Scaling all values to be between between 0-1 accomplishes this. 

In [31]:
# This allows us to make decimal values
rgb_array = rgb_array.astype('float32')

In [32]:
scaled_array = rgb_array / 255.0

In [33]:
print(f'before scaling : min : {rgb_array.min()}  max : {rgb_array.max()}')

In [34]:
print(f'after scaling : min : {scaled_array.min()}  max : {scaled_array.max()}')

Scaling is the best way to prepare data which you are not sure how to preprocess. It preserves all the quantifiable information in the dataset, and doesn't require any statistics to do.

### Image Standardization
<hr style="border:2px solid gray"> </hr>


Often, the distribution of pixels in an image will follow a normal distribution (bell curve).

This may be present across the entire dataset, or in batches of images, which allows for the transformation to be done in batches on a GPU very quickly.

However, in this example, we will just standardize one image so that we can form a base of understanding.

In [35]:
# calculate global mean and standard deviation
global_pixel_mean = rgb_array.mean()
print('Mean of all Pixels: ', global_pixel_mean)

global_pixel_std = rgb_array.std()
print('standard deviation of all pixels: ',global_pixel_std)

# global standardization of pixels
standardized_array = (rgb_array - global_pixel_mean) / global_pixel_std
# values before -1 will be set to -1, values above 1 will be set to 1
standardized_array = np.clip(standardized_array, -1.0, 1.0)

In [36]:
# check the mean and standard deviation after standardization
standardized_pixel_mean = standardized_array.mean()
print('Mean of all Pixels: ', standardized_pixel_mean)

standardized_pixel_std = standardized_array.std()
print('standard deviation of all pixels: ',standardized_pixel_std)

### Local Standardization
<hr style="border:1px solid gray"> </hr>

It is also possible to standardize each channel invididually rather than across the whole image

In [37]:
rgb_means = rgb_array.mean(axis=(0,1), dtype='float64')
rgb_stds = rgb_array.std(axis=(0,1), dtype='float64')

print('Means: %s, Stds: %s' % (rgb_means, rgb_stds))
# per-channel standardization of pixels

standardized_array_3_channel = (rgb_array - rgb_means) / rgb_stds

In [38]:
# check the mean and standard deviation after standardization
rgb_means_after = standardized_array_3_channel.mean(axis=(0,1), dtype='float64')
rgb_stds_after = standardized_array_3_channel.std(axis=(0,1), dtype='float64')

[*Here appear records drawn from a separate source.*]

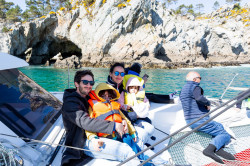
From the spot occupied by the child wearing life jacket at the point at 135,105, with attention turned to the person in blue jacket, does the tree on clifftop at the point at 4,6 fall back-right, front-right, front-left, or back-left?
back-left

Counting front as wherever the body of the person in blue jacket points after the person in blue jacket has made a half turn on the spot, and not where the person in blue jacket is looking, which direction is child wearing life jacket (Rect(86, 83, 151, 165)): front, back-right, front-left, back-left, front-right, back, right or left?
front-left

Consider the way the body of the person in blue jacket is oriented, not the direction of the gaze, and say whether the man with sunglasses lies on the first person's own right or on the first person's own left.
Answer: on the first person's own right

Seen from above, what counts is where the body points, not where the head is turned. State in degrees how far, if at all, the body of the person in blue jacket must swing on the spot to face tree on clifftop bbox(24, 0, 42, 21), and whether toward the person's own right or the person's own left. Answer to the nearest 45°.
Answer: approximately 135° to the person's own left

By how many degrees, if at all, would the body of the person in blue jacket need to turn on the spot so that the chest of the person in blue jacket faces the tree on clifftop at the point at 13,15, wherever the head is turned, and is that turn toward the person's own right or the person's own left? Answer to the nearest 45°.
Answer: approximately 135° to the person's own left
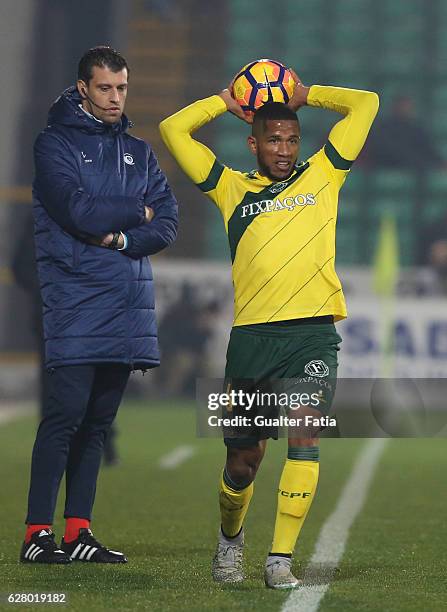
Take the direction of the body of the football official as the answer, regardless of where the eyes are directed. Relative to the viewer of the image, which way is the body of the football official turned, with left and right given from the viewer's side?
facing the viewer and to the right of the viewer

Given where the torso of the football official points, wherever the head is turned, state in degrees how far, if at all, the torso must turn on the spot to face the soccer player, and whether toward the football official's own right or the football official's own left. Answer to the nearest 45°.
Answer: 0° — they already face them

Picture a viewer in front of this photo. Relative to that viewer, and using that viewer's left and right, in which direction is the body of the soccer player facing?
facing the viewer

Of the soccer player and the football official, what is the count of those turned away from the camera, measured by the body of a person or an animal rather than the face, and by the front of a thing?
0
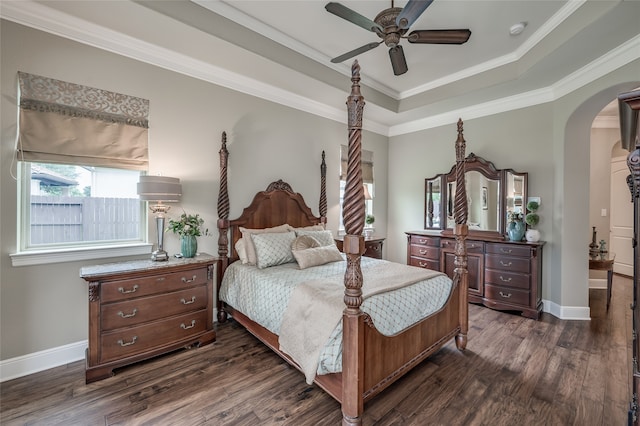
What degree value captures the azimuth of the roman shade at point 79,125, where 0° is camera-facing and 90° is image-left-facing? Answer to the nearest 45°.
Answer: approximately 315°

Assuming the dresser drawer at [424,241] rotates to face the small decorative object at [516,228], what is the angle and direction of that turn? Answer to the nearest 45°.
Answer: approximately 135° to its left

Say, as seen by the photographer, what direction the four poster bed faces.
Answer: facing the viewer and to the right of the viewer

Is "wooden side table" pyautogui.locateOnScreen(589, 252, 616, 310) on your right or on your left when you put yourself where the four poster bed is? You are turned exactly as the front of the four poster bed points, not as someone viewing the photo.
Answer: on your left

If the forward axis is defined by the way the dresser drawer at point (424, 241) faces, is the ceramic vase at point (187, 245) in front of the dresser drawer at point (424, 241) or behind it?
in front

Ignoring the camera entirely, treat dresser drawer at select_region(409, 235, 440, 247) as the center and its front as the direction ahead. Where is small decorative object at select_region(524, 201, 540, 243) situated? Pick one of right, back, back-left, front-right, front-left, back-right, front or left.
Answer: back-left

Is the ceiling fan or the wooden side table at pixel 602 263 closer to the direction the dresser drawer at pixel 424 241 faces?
the ceiling fan

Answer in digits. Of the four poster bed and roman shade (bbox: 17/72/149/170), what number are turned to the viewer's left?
0

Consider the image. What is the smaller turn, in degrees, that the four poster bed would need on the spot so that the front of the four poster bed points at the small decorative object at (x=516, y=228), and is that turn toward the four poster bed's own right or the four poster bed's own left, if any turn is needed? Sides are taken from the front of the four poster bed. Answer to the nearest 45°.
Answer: approximately 90° to the four poster bed's own left

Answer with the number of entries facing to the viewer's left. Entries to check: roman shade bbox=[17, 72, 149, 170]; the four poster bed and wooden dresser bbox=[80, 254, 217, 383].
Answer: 0

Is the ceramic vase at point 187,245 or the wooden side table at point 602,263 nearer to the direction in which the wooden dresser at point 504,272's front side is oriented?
the ceramic vase

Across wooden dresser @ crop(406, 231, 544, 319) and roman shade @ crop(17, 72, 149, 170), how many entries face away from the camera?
0

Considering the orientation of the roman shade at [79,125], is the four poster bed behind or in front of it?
in front

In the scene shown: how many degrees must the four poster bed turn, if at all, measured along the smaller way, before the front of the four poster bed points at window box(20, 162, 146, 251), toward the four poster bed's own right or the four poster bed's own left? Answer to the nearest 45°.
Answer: approximately 135° to the four poster bed's own right
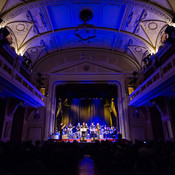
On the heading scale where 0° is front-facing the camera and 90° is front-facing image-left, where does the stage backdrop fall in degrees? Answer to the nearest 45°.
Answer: approximately 0°
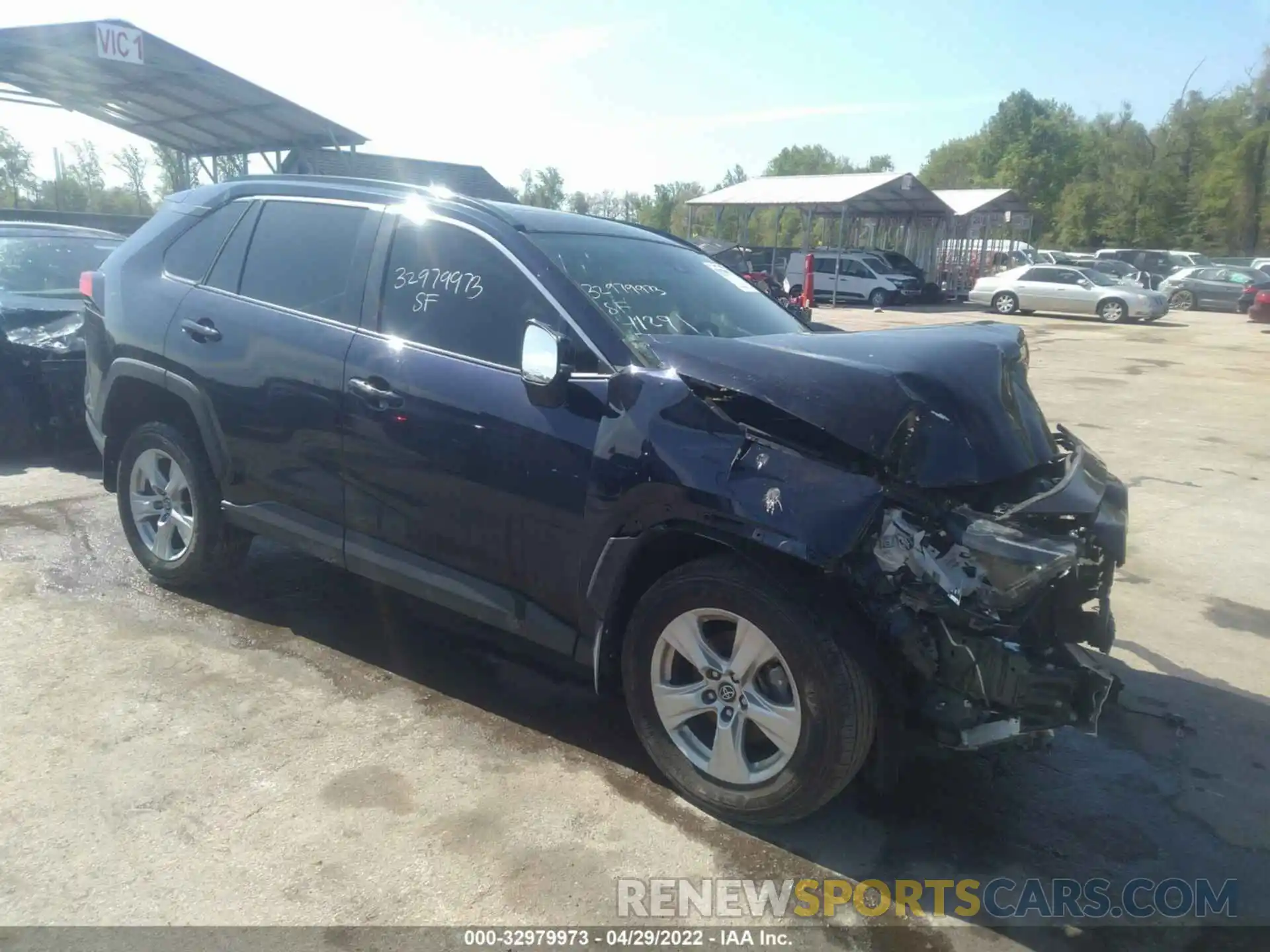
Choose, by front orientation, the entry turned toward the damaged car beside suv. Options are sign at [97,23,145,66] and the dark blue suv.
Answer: the sign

print('Means: %s, Stds: %s' % (rgb_means_after, rgb_stds_after))

Now, the values are much more tightly packed than before, which allows for the model to see patterns more easily because the values are within well defined ranges.

# Wrap up: Discussion
<hr style="border:4px solid gray"> </hr>


### Extension Questions 

* What is a continuous variable? Why are they special?

* What is a normal distribution? What is skew?

* What is min-max scaling? Why is it used with tensors?

* What is standardization? What does it do to data?

* When should one use standardization and when should one use normalization?